BRI Kembali Dukung Event Pesta Bakaran dalam PCM, Ajak Publik Transaksi Digital

SURABAYA – BRI Wilayah Office Surabaya kembali menunjukan komitmennya di membantu berbagai event menarik di tempat Pakuwon City Mall (PCM). Kali ini bank plat merah ini menggalang event Pesta Bakaran dengan tema “Indonesian Heritage” tanggal 7 Agustus – 15 September 2024.
CEO BRI Daerah Office Surabaya, Setiyarta menjelaskan, event Pesta Bakaran merupakan bagian dari Kerjasama yang dimaksud sudah ada dibangun antara BRI RO Surabaya dengan Pakuwon Group.
“Kami telah lama kerjasama dengan Pakuwon Group. Selama satu tahun ada beberapa event baik di tempat PCM maupun lainya. Pesta Bakaran merupakan bagian dari kerjasama itu,” kata Setiyarta, Rabu (14/8/2024).
Dia mengatakan, semua event yang dimaksud diadakan di tempat semua jaringan mall milik Pakuwon Group serta didukung oleh BRI RO Surabaya dimaksudkan untuk meningkatkan kebiasaan warga bertransaksi secara cashless.
Karena itu , selama acara Pesta Bakar-Bakar dalam PCM semua proses juga diadakan secara digital baik melalui debit, kartu kredit, QRIS maupun mobile banking BRImo.
“Selain itu, event ini juga dimaksudkan untuk menumbuhkan kegiatan dunia usaha di tempat Surabaya teristimewa dari para pelaku UMKM. Cukup banyak UMKM yang mana terlibat di Pesta Bakar-Bakar ini,” tambahnya.
Dia yakin, melalui kegiatan seperti ini, para pengunjung dan juga tenant akan semakin terbiasa melakukan berbagai kegiatan secara cashless. Selain tambahan efisien kemudian tiada ribet, juga bagi para pelaku UMKM, lebih besar menguntungkan.

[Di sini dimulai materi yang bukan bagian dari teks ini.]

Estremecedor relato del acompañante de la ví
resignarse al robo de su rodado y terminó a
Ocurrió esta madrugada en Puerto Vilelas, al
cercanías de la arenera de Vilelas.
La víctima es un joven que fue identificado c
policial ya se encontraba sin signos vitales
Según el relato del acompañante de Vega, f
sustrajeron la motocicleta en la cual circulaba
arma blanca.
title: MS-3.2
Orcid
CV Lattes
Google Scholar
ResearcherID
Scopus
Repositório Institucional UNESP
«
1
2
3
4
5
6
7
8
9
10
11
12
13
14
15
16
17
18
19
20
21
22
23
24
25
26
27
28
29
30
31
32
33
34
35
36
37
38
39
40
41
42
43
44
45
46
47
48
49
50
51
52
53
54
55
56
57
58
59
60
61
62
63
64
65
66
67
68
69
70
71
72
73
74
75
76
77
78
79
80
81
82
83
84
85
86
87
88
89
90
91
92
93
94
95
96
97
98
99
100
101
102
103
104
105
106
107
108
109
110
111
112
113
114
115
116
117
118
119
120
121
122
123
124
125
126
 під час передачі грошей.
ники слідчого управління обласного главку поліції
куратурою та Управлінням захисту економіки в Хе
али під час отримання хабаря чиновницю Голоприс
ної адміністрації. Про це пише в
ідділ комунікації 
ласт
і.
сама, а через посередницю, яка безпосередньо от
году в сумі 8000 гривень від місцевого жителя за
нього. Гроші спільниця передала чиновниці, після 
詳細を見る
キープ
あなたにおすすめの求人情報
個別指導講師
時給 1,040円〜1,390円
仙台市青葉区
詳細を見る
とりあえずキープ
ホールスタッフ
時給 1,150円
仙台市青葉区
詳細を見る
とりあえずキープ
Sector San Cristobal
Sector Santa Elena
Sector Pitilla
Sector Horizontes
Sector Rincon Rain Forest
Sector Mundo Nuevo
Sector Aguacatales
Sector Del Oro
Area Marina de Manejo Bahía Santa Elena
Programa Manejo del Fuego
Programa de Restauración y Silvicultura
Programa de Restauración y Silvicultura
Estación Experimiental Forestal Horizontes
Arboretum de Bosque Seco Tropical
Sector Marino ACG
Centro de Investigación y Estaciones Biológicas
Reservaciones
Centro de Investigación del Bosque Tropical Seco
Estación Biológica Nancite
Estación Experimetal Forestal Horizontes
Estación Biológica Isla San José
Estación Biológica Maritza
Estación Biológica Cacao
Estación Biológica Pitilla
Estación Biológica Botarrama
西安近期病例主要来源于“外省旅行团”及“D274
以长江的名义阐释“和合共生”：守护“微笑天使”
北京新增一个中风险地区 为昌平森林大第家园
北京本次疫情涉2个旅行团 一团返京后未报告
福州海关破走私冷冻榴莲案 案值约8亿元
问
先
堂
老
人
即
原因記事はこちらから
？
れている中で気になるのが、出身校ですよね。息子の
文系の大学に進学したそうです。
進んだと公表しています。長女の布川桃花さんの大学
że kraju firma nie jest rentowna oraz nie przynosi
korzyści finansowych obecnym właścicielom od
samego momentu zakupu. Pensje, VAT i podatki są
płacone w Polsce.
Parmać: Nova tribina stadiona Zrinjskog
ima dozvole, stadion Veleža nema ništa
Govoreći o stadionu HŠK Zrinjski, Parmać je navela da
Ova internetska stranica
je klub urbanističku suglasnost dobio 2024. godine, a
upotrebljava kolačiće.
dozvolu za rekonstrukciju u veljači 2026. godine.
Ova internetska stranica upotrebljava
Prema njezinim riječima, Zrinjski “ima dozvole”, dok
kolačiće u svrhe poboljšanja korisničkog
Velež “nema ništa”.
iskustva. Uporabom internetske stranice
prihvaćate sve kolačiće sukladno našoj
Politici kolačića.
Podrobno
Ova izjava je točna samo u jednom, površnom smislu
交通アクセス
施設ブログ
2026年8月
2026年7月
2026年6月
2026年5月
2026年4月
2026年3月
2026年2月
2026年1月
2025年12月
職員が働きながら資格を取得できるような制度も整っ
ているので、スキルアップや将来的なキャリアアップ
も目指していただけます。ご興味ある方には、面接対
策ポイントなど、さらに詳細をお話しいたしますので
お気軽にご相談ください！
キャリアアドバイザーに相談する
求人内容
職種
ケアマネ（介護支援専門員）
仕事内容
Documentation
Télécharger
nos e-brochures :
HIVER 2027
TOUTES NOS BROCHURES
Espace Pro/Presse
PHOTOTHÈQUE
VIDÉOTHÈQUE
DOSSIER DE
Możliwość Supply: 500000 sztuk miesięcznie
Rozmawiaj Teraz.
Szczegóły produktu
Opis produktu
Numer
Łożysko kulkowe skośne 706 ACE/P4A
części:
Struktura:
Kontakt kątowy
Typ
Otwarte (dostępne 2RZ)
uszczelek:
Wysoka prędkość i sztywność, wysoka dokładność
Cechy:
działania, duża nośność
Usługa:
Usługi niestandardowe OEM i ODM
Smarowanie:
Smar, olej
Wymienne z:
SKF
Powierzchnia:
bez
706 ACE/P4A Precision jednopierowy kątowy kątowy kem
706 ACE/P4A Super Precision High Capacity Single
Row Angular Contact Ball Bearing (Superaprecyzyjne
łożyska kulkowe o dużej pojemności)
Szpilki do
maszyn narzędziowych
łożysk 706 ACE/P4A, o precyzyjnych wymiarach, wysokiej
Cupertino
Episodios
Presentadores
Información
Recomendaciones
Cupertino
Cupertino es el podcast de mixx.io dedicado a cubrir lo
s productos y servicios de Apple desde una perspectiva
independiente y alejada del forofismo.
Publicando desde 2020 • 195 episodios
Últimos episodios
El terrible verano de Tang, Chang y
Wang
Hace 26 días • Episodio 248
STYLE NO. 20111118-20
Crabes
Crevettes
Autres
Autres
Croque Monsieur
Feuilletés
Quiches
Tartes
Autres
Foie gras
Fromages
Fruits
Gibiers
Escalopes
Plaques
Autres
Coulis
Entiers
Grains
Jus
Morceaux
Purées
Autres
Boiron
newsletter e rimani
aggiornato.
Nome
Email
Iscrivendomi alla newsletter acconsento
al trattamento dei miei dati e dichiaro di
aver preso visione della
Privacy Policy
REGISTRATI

Sebab merekan bukan perlu lagi menghitung uang hasil berjualan. Semua uang segera masuk ke rekening. Sehingga tambahan aman lalu sisa waktu dapat dipakai untuk melakukan aktivitas produktif lainnya.
Dia yakin event ini akan mendapat respons luar biasa dari penduduk pecinta kuliner. Sebab banyak menu makanan juga minuman kekinian yang digunakan ditawarkan dengan citarasa yang dimaksud menggoda selera.
“Harapan kami, selama event Pesta Bakar-Bakar ada sales jumlah minimal Rp5 miliar,” katanya.